Well that's about it for the moment. If anyone has any questions or needs any help, feel free to comment or email me with questions! Also, are there any particular recipes or baking help anyone is interested in? If there's something you'd like to see here on the blog, be sure to let me know!


  1. I just tried macarons for the first time at a farmer's market in Hilsboro. They were okay, but the bakery that served them made some way better cookies. I think they are sort of a fad that might go out of style pretty quickly. What do you think?

  2. Mel, thanks for the tips. Second time was a charm. They turned out great and I made the vanilla filling from the book Kathy gave you, do try it very yummy! With the left over filling I dipped strawberries. I can't wait to try making more.

  3. Oh and next time if you draw circles, turn the paper over first. You can still see the circles from underneath. I thought about the samething happening.

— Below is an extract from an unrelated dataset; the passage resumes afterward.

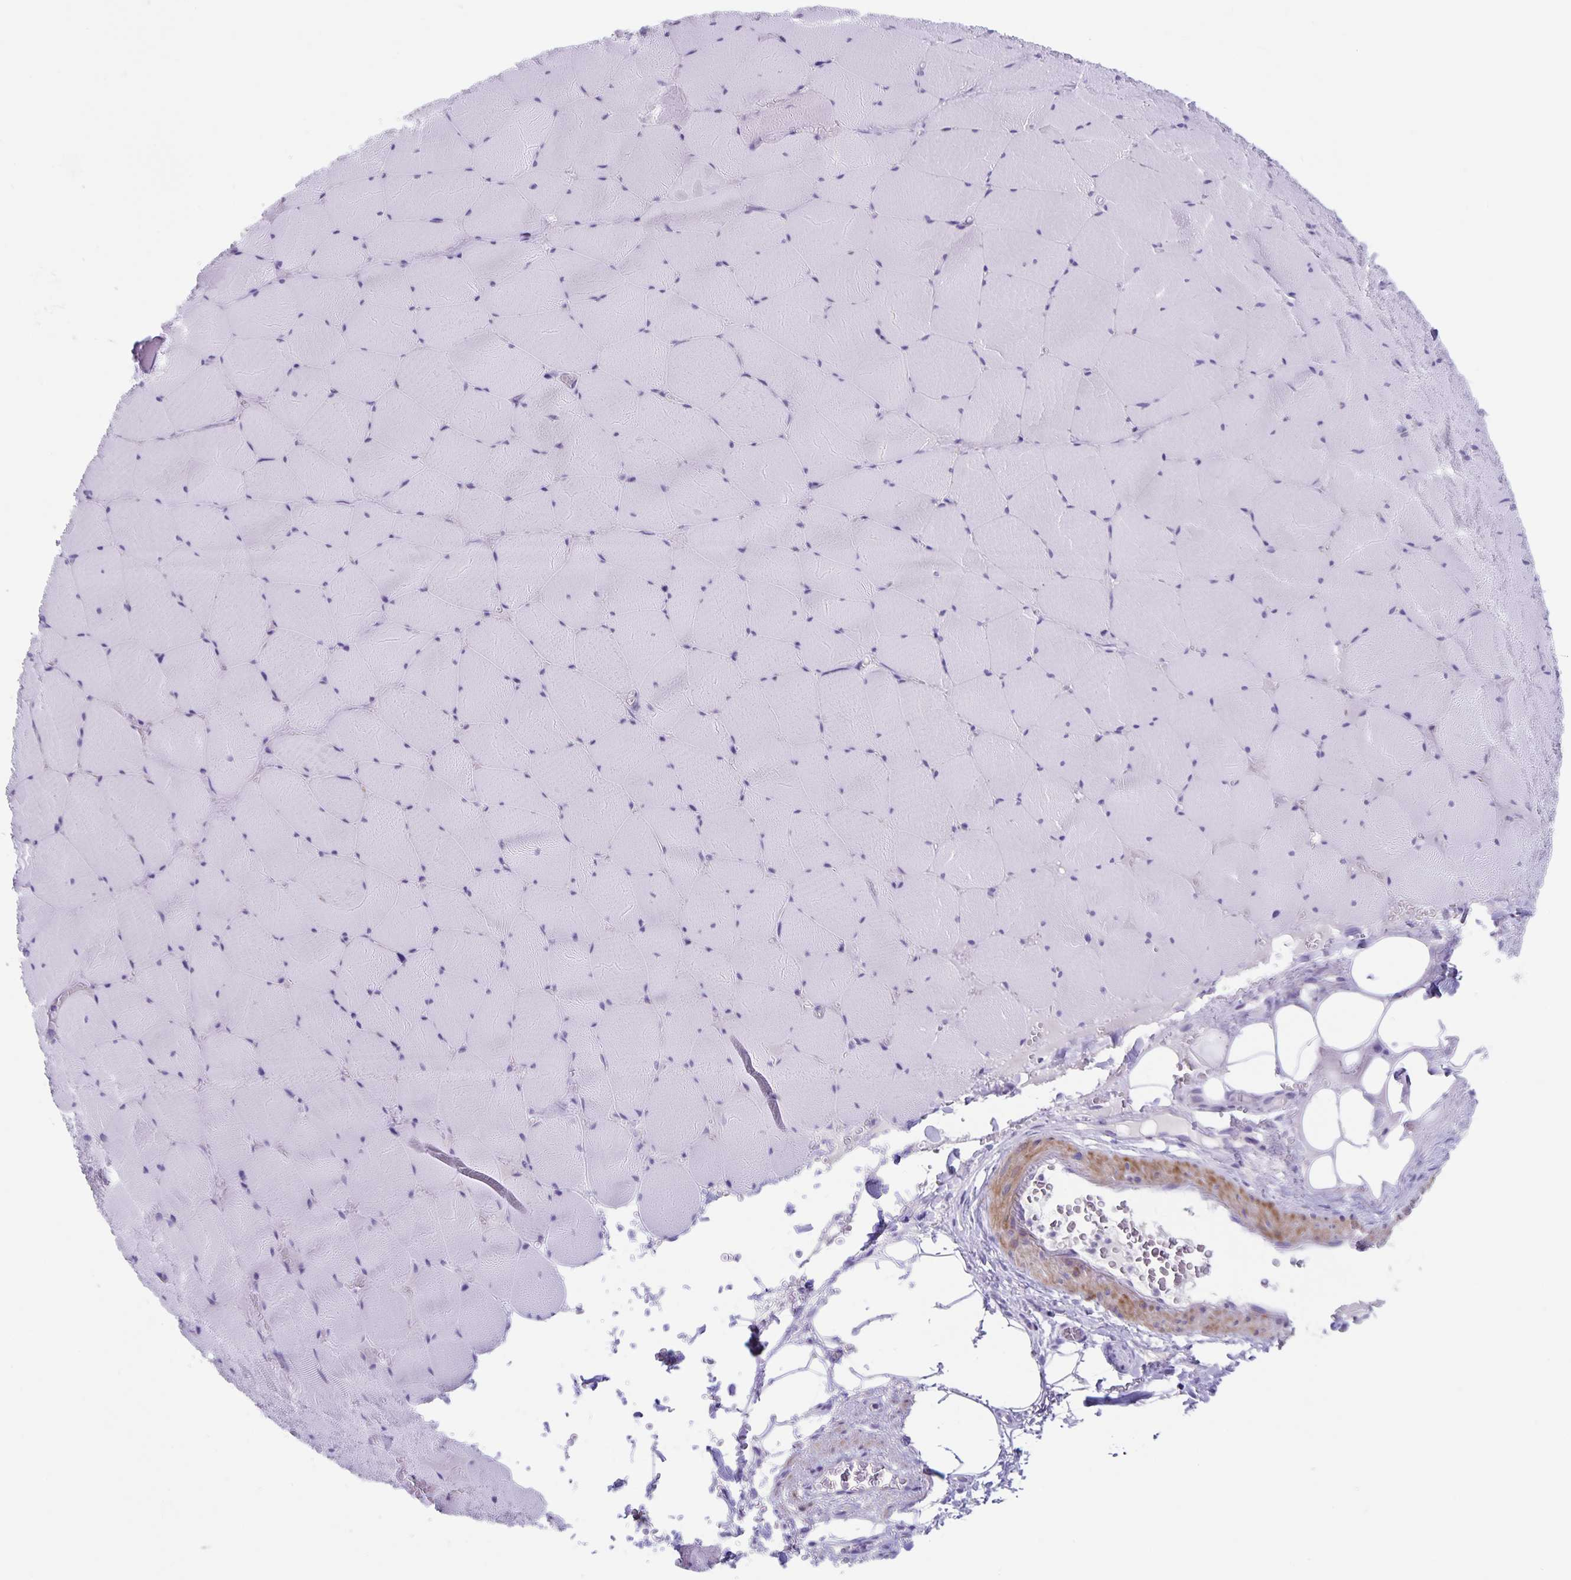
{"staining": {"intensity": "negative", "quantity": "none", "location": "none"}, "tissue": "skeletal muscle", "cell_type": "Myocytes", "image_type": "normal", "snomed": [{"axis": "morphology", "description": "Normal tissue, NOS"}, {"axis": "topography", "description": "Skeletal muscle"}, {"axis": "topography", "description": "Head-Neck"}], "caption": "Immunohistochemistry (IHC) histopathology image of normal skeletal muscle: human skeletal muscle stained with DAB (3,3'-diaminobenzidine) reveals no significant protein staining in myocytes.", "gene": "C11orf42", "patient": {"sex": "male", "age": 66}}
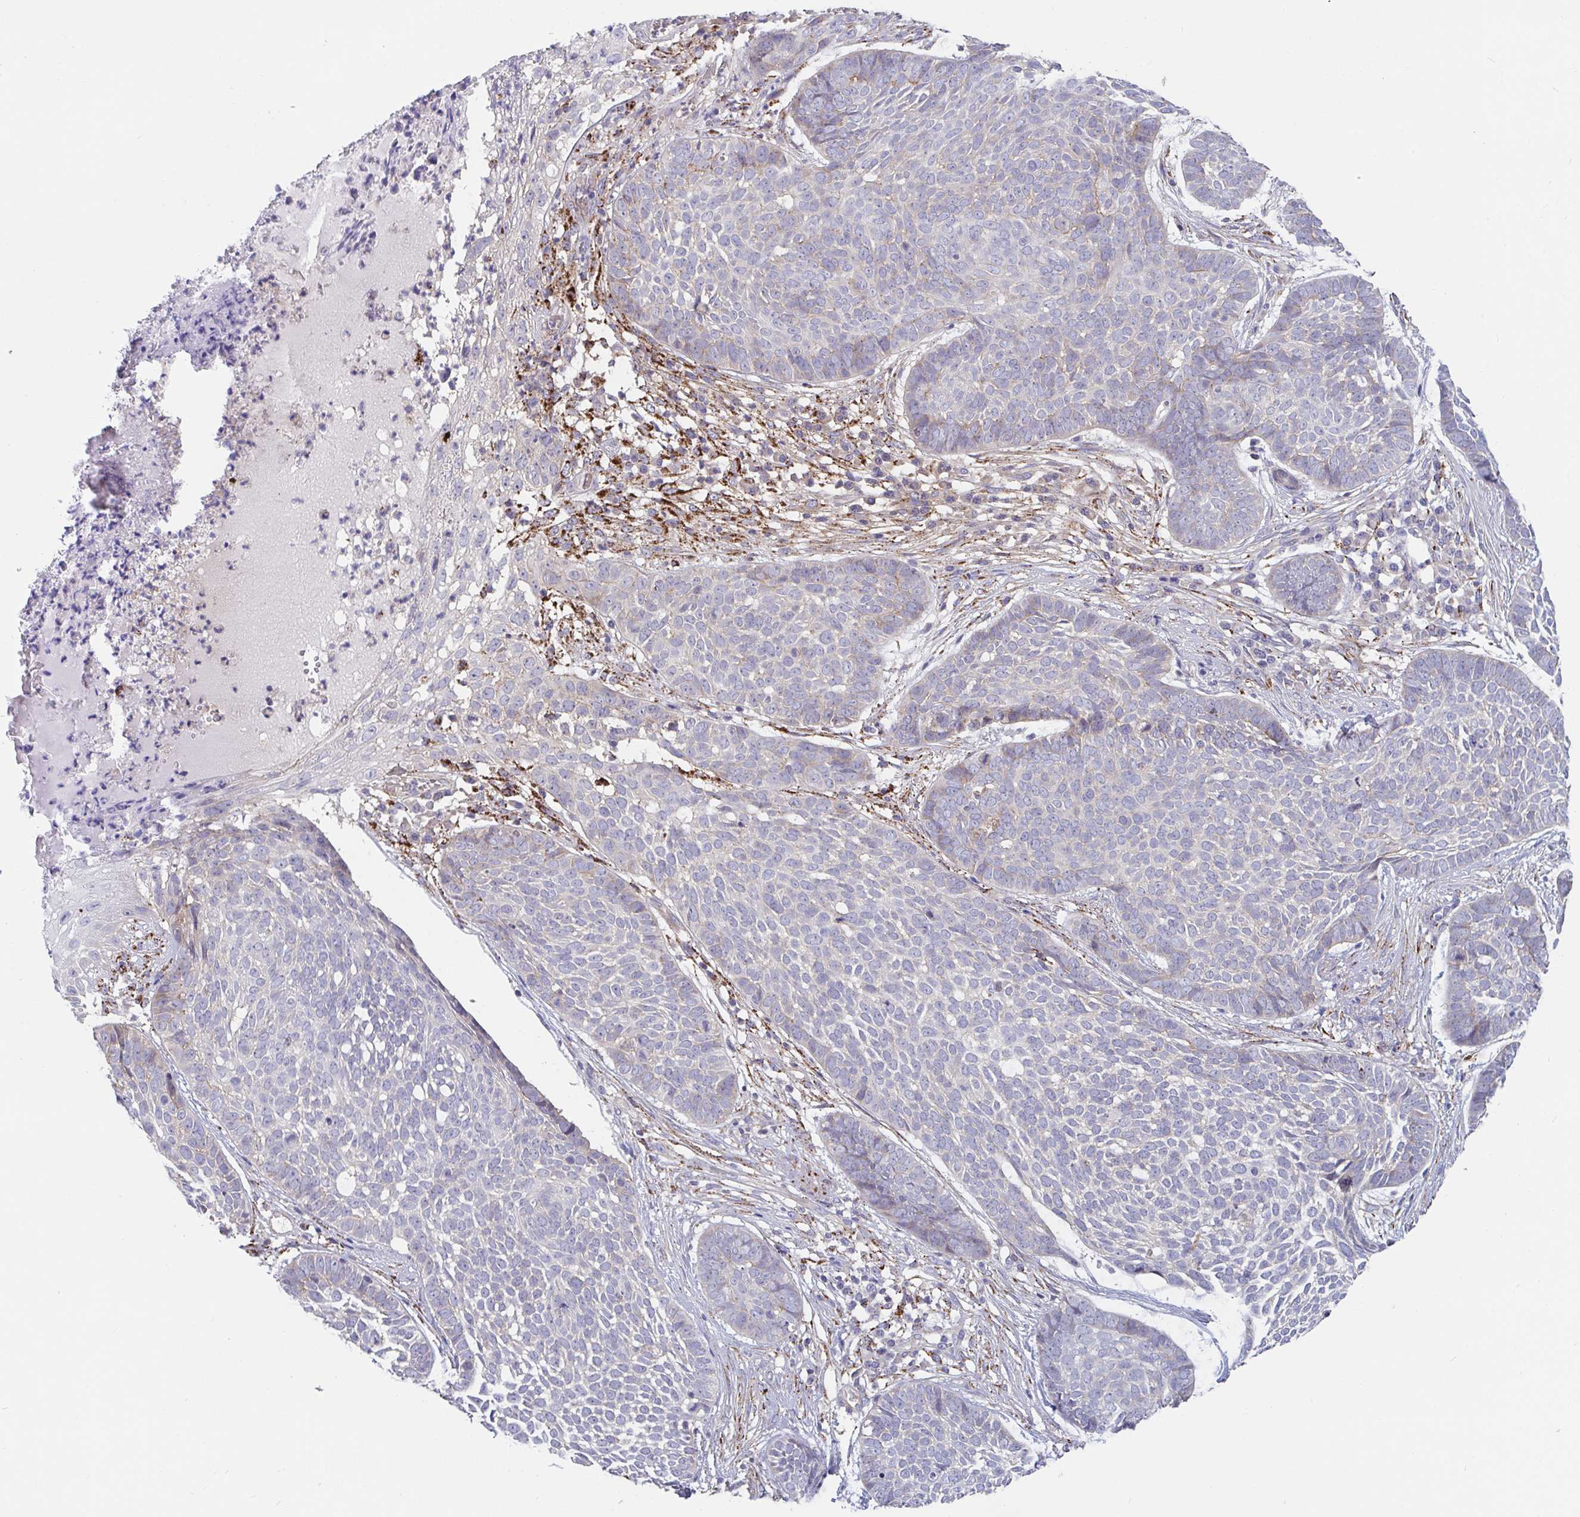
{"staining": {"intensity": "moderate", "quantity": "<25%", "location": "cytoplasmic/membranous"}, "tissue": "skin cancer", "cell_type": "Tumor cells", "image_type": "cancer", "snomed": [{"axis": "morphology", "description": "Basal cell carcinoma"}, {"axis": "topography", "description": "Skin"}], "caption": "Immunohistochemistry (DAB (3,3'-diaminobenzidine)) staining of skin cancer demonstrates moderate cytoplasmic/membranous protein positivity in about <25% of tumor cells. Nuclei are stained in blue.", "gene": "FAM156B", "patient": {"sex": "female", "age": 89}}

  4. These macarons were so yummy - I was one of the lucky Moms!! They all looked so perfect and were the perfect little treat - best savored nice and slow:)

  5. One seldom hear about aging the egg whites so it's great to see you mention this key step. The other key step is the macaronnage, or using a pastry scrapper to press down the batter a dozen time to release extra air (not all!). See this good video about this key step:

  6. Savorique~ that was a good video to watch.